__Try it__.
Repeat every record below exactly, but leave out any pictures.

__Dataset records__.
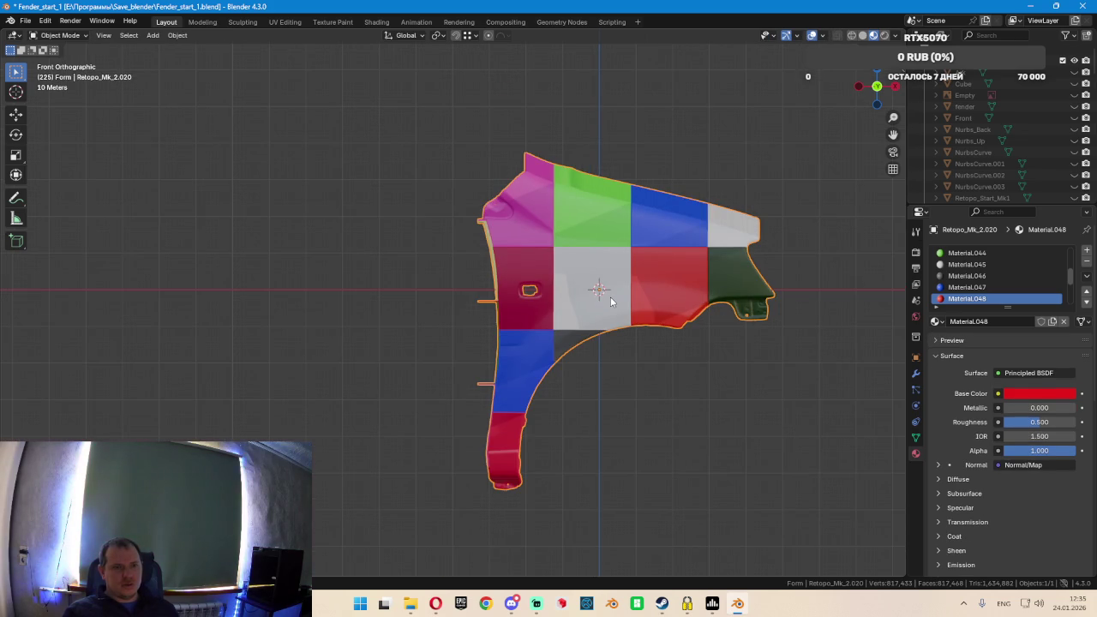
Add a new cube, Cube.001, scale it up, then flatten it along Y into a thin slab
{"action": "mouse_move", "coordinate": [611, 300]}
{"action": "middle_mouse_down"}
{"action": "mouse_move", "coordinate": [605, 318]}
{"action": "mouse_move", "coordinate": [569, 334]}
{"action": "middle_mouse_up"}
{"action": "key", "text": "KP_1"}
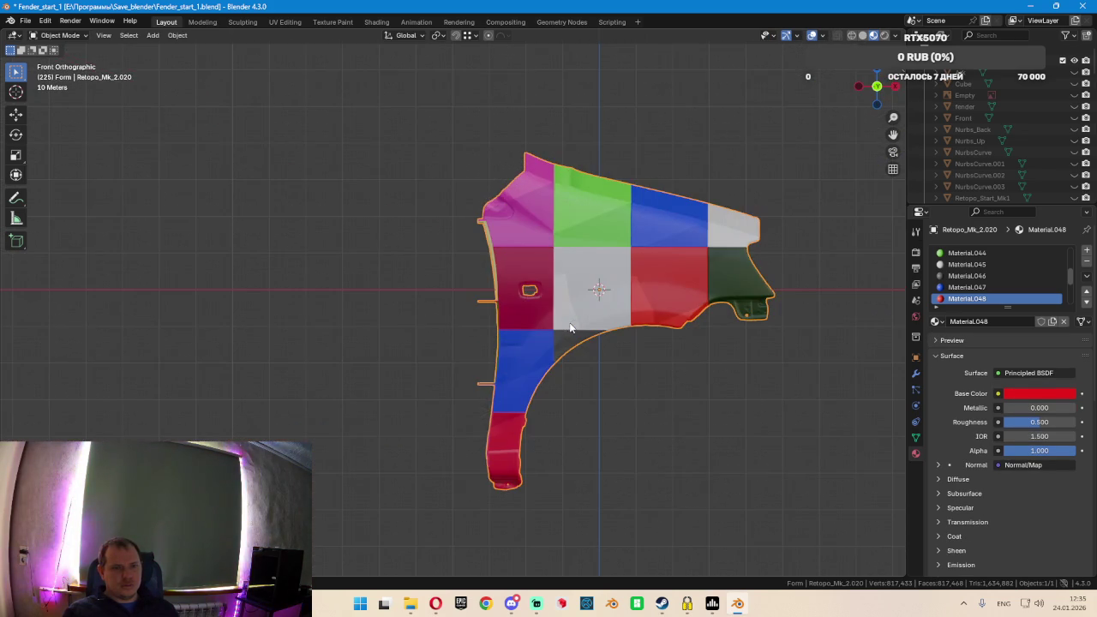
{"action": "key", "text": "shift+z"}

__Your response__.
Add a new cube, Cube.001, scale it up, then flatten it along Y into a thin slab
{"action": "mouse_move", "coordinate": [611, 300]}
{"action": "middle_mouse_down"}
{"action": "mouse_move", "coordinate": [605, 318]}
{"action": "mouse_move", "coordinate": [569, 334]}
{"action": "middle_mouse_up"}
{"action": "key", "text": "KP_1"}
{"action": "key", "text": "shift+z"}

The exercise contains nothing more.